_Directions for this task_. Return the lines of the records exactly as they appear, starting at the line containing "### **二、通过运营商客服查询**" and ending at the line containing "Write a program", with both of those lines included. Omit the pictures.

_Input data_.
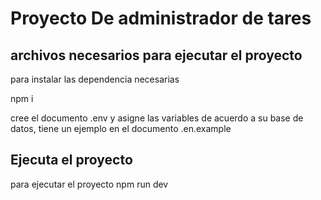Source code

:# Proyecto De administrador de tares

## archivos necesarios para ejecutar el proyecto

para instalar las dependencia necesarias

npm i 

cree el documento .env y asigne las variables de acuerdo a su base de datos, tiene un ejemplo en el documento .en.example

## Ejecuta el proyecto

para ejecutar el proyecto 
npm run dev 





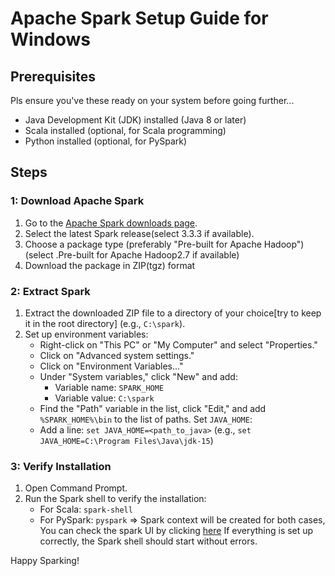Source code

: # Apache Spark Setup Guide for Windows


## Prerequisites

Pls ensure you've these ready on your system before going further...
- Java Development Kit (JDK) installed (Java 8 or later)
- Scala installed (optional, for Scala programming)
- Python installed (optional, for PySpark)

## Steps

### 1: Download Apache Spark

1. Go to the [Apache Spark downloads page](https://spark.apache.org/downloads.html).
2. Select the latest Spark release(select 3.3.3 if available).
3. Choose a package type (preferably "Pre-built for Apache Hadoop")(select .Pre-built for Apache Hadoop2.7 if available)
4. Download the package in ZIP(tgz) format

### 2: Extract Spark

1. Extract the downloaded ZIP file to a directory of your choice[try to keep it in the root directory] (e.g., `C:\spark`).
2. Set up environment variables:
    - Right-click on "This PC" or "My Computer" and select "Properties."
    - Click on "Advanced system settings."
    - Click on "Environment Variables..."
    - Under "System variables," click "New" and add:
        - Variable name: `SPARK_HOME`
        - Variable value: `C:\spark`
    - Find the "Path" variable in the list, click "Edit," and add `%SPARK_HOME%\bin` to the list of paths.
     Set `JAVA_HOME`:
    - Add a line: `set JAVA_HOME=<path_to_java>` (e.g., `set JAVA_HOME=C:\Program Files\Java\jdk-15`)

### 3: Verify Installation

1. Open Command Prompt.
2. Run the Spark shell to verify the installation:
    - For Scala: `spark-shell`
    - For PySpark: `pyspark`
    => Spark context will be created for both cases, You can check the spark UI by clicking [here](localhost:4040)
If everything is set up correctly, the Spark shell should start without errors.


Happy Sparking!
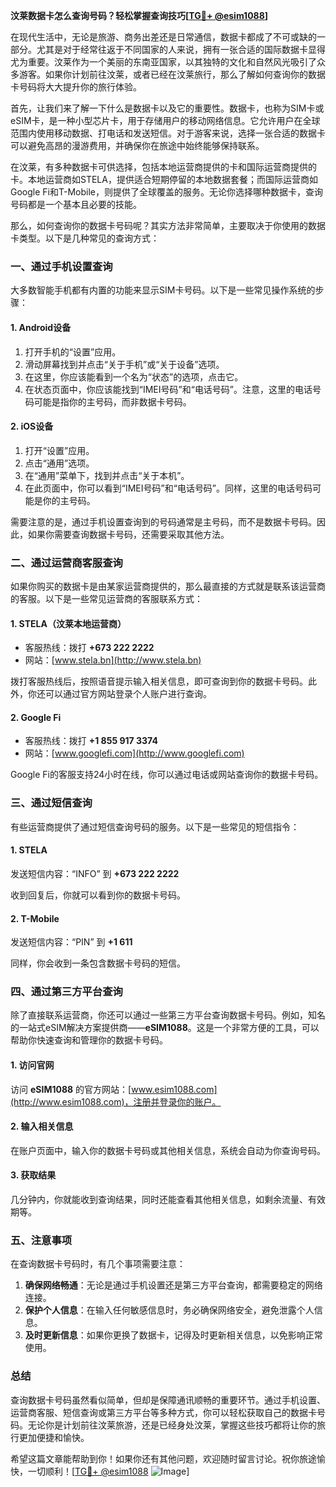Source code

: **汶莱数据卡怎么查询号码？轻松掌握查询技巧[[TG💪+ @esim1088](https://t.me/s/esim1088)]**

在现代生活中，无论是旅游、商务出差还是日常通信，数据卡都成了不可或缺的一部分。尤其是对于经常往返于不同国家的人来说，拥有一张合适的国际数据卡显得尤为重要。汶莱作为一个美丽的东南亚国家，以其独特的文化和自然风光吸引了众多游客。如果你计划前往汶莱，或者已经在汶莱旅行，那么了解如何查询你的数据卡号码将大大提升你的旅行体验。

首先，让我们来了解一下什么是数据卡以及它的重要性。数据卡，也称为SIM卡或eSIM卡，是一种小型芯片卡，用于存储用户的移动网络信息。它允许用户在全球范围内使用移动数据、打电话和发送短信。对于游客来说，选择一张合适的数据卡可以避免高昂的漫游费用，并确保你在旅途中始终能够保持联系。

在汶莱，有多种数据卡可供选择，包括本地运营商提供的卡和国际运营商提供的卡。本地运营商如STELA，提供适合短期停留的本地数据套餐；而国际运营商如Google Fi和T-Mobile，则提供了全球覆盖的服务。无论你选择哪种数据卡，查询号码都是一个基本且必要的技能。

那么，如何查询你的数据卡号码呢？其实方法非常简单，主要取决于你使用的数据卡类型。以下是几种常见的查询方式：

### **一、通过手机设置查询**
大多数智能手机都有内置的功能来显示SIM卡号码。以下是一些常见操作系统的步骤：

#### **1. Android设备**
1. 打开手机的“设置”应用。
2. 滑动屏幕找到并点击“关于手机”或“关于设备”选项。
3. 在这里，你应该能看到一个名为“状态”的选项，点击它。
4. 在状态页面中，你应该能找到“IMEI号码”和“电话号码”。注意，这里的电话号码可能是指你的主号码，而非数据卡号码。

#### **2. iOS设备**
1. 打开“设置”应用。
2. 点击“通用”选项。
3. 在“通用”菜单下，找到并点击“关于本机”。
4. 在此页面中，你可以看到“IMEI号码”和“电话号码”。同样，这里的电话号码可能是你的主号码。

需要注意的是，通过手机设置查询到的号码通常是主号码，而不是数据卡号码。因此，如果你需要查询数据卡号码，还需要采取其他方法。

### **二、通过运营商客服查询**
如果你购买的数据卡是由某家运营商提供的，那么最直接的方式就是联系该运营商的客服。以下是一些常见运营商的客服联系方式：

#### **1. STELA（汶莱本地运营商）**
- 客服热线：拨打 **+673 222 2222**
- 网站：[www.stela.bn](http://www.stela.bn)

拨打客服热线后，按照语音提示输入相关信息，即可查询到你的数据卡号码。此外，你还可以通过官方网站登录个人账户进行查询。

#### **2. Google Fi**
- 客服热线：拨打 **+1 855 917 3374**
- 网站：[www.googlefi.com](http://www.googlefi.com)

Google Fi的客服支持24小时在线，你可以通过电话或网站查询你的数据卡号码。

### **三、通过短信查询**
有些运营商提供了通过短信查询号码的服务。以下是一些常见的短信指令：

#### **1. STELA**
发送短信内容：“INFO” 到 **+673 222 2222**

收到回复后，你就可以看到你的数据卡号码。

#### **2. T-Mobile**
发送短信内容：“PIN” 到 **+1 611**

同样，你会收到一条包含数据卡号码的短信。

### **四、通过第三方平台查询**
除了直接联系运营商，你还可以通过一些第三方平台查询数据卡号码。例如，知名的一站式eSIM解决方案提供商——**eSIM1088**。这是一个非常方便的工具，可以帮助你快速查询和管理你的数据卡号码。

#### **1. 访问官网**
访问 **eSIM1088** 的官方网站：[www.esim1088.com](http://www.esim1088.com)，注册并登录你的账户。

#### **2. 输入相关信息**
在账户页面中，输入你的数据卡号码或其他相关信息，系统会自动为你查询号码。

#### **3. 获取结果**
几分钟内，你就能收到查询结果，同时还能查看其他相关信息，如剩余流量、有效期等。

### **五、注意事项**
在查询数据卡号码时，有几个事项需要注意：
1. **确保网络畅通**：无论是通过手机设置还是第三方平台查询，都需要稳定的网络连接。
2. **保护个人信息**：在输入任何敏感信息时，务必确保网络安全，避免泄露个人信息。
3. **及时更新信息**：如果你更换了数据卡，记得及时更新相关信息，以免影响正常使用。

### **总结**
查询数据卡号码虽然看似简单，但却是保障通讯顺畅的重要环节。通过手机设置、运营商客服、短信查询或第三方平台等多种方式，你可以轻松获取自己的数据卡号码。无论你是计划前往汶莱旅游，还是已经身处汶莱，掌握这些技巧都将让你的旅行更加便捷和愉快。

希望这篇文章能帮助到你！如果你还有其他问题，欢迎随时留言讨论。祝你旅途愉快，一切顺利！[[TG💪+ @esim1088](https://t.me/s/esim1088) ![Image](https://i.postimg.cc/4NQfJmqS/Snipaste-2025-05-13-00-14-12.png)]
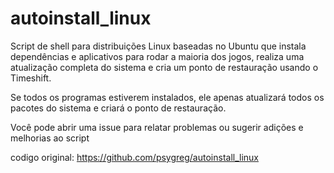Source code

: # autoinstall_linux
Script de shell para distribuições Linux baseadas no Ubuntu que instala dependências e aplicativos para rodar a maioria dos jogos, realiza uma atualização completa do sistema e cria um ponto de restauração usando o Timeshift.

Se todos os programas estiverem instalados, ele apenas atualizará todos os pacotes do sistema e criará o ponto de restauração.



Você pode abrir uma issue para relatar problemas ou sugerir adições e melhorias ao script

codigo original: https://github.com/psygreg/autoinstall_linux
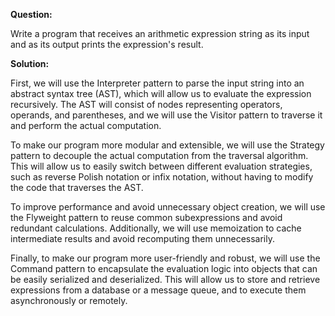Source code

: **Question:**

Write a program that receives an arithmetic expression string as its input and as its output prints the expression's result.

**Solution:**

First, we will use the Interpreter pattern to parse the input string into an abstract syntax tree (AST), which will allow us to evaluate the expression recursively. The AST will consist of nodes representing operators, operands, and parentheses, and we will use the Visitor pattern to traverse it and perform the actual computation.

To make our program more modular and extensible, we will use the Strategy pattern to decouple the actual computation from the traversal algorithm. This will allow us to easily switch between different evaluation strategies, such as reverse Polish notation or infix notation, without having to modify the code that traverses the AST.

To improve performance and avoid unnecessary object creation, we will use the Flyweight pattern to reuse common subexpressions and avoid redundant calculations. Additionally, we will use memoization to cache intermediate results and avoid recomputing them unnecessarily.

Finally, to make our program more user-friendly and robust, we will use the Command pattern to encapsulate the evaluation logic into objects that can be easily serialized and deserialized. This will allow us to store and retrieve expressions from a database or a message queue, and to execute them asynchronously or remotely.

_Answer space_.
### **二、通过运营商客服查询**
如果你购买的数据卡是由某家运营商提供的，那么最直接的方式就是联系该运营商的客服。以下是一些常见运营商的客服联系方式：

#### **1. STELA（汶莱本地运营商）**
- 客服热线：拨打 **+673 222 2222**
- 网站：[www.stela.bn](http://www.stela.bn)

拨打客服热线后，按照语音提示输入相关信息，即可查询到你的数据卡号码。此外，你还可以通过官方网站登录个人账户进行查询。

#### **2. Google Fi**
- 客服热线：拨打 **+1 855 917 3374**
- 网站：[www.googlefi.com](http://www.googlefi.com)

Google Fi的客服支持24小时在线，你可以通过电话或网站查询你的数据卡号码。

### **三、通过短信查询**
有些运营商提供了通过短信查询号码的服务。以下是一些常见的短信指令：

#### **1. STELA**
发送短信内容：“INFO” 到 **+673 222 2222**

收到回复后，你就可以看到你的数据卡号码。

#### **2. T-Mobile**
发送短信内容：“PIN” 到 **+1 611**

同样，你会收到一条包含数据卡号码的短信。

### **四、通过第三方平台查询**
除了直接联系运营商，你还可以通过一些第三方平台查询数据卡号码。例如，知名的一站式eSIM解决方案提供商——**eSIM1088**。这是一个非常方便的工具，可以帮助你快速查询和管理你的数据卡号码。

#### **1. 访问官网**
访问 **eSIM1088** 的官方网站：[www.esim1088.com](http://www.esim1088.com)，注册并登录你的账户。

#### **2. 输入相关信息**
在账户页面中，输入你的数据卡号码或其他相关信息，系统会自动为你查询号码。

#### **3. 获取结果**
几分钟内，你就能收到查询结果，同时还能查看其他相关信息，如剩余流量、有效期等。

### **五、注意事项**
在查询数据卡号码时，有几个事项需要注意：
1. **确保网络畅通**：无论是通过手机设置还是第三方平台查询，都需要稳定的网络连接。
2. **保护个人信息**：在输入任何敏感信息时，务必确保网络安全，避免泄露个人信息。
3. **及时更新信息**：如果你更换了数据卡，记得及时更新相关信息，以免影响正常使用。

### **总结**
查询数据卡号码虽然看似简单，但却是保障通讯顺畅的重要环节。通过手机设置、运营商客服、短信查询或第三方平台等多种方式，你可以轻松获取自己的数据卡号码。无论你是计划前往汶莱旅游，还是已经身处汶莱，掌握这些技巧都将让你的旅行更加便捷和愉快。

希望这篇文章能帮助到你！如果你还有其他问题，欢迎随时留言讨论。祝你旅途愉快，一切顺利！[[TG💪+ @esim1088](https://t.me/s/esim1088) ![Image](https://i.postimg.cc/4NQfJmqS/Snipaste-2025-05-13-00-14-12.png)]
Source code

: # autoinstall_linux
Script de shell para distribuições Linux baseadas no Ubuntu que instala dependências e aplicativos para rodar a maioria dos jogos, realiza uma atualização completa do sistema e cria um ponto de restauração usando o Timeshift.

Se todos os programas estiverem instalados, ele apenas atualizará todos os pacotes do sistema e criará o ponto de restauração.



Você pode abrir uma issue para relatar problemas ou sugerir adições e melhorias ao script

codigo original: https://github.com/psygreg/autoinstall_linux
Source code

: **Question:**

Write a program that receives an arithmetic expression string as its input and as its output prints the expression's result.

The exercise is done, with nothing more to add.